British Army instructions on opening fire (1973)

In late 1972 the British Army revised instructions for soldiers in Northern Ireland, regarding the circumstances under which they could open fire without first giving a clear warning. The following summary of these instructions appeared in The Times on March 6th 1973:

From Robert Fisk
Belfast, March 5th

“The Army in Northern Ireland has revised the Yellow Card which is issued to all soldiers in the province and constrains their instructions for opening fire. The new version, dated November 1972, carries an extra paragraph, Number 15, telling the soldier that he may open fire without warning “if there is no other way to protect yourself or those whom it is your duty to protect from the danger of being killed or seriously injured”. The new regulation appears to give a soldier discretion to make up his mind whether he has time or opportunity to shout a warning before shooting.

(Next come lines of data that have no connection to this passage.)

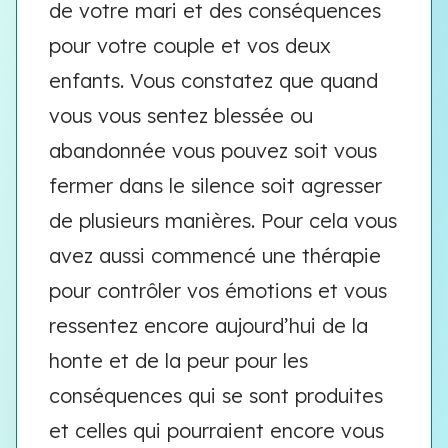
de votre mari et des conséquences
pour votre couple et vos deux
enfants. Vous constatez que quand
vous vous sentez blessée ou
abandonnée vous pouvez soit vous
fermer dans le silence soit agresser
de plusieurs manières. Pour cela vous
avez aussi commencé une thérapie
pour contrôler vos émotions et vous
ressentez encore aujourd’hui de la
honte et de la peur pour les
conséquences qui se sont produites
et celles qui pourraient encore vous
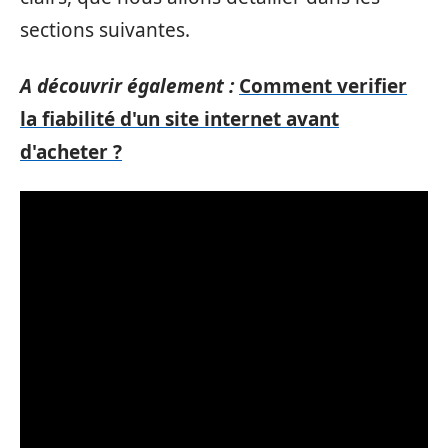
sections suivantes.
A découvrir également :
Comment verifier
la fiabilité d'un site internet avant
d'acheter ?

The card, printed on a small sheet of paper and folded so that it can be carried by a soldier on duty, clarifies a similar set of instructions, published in November 1971. In the original version, paragraph 13 said that a soldier could open fire without warning “either when hostile firing is taking place in your area and a warning is impractical, or when any delay could lead to death or serious injury to people whom it is your duty to protect or to yourself, and then only (a) against a person using a firearm against members of the security forces or people whom it is your duty to protect, or (b) against a person carrying a firearm if you have reason to think he is about to use it for offensive purposes.”

On the new card the words “or when any delay could lead to death or serious injury to people whom it is your duty to protect, or to yourself” have been deleted and paragraph 15 has been inserted instead. However the new card also includes the conditions of paragraph 15 in a section listing the circumstances in which a soldier should fire after a warning. The Yellow Card carries no statutory authority and even if a soldier obeys the rules he is still subject to the civil law.

The Provisional IRA today claimed responsibility for shooting a young soldier in the head and neck in Belfast last night. Private Gary Barlow, aged 19, of The Queen’s Lancashire Regiment, was separated from his patrol in the Catholic Falls Road district by a group of about 40 women, who beat him. His companions had decided to leave the street in which they were searching two houses and did not realise that he was missing until they had returned to their military post near Albert Street.”